Keep only the lines of the material below that contain the word "Example". Copy those lines.

START Source information

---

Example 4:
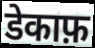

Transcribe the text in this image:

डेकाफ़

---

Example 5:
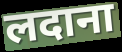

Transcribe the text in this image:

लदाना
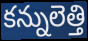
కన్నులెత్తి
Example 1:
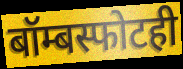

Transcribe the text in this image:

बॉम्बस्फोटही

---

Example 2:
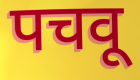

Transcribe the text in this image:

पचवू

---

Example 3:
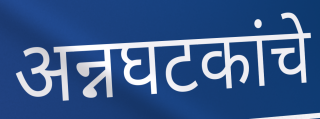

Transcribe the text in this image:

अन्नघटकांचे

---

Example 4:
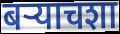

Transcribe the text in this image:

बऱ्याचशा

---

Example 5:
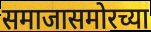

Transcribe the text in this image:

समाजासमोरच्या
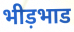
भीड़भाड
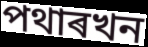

END Source information

Result below =>
Example 4:
Example 5:
Example 1:
Example 2:
Example 3:
Example 4:
Example 5:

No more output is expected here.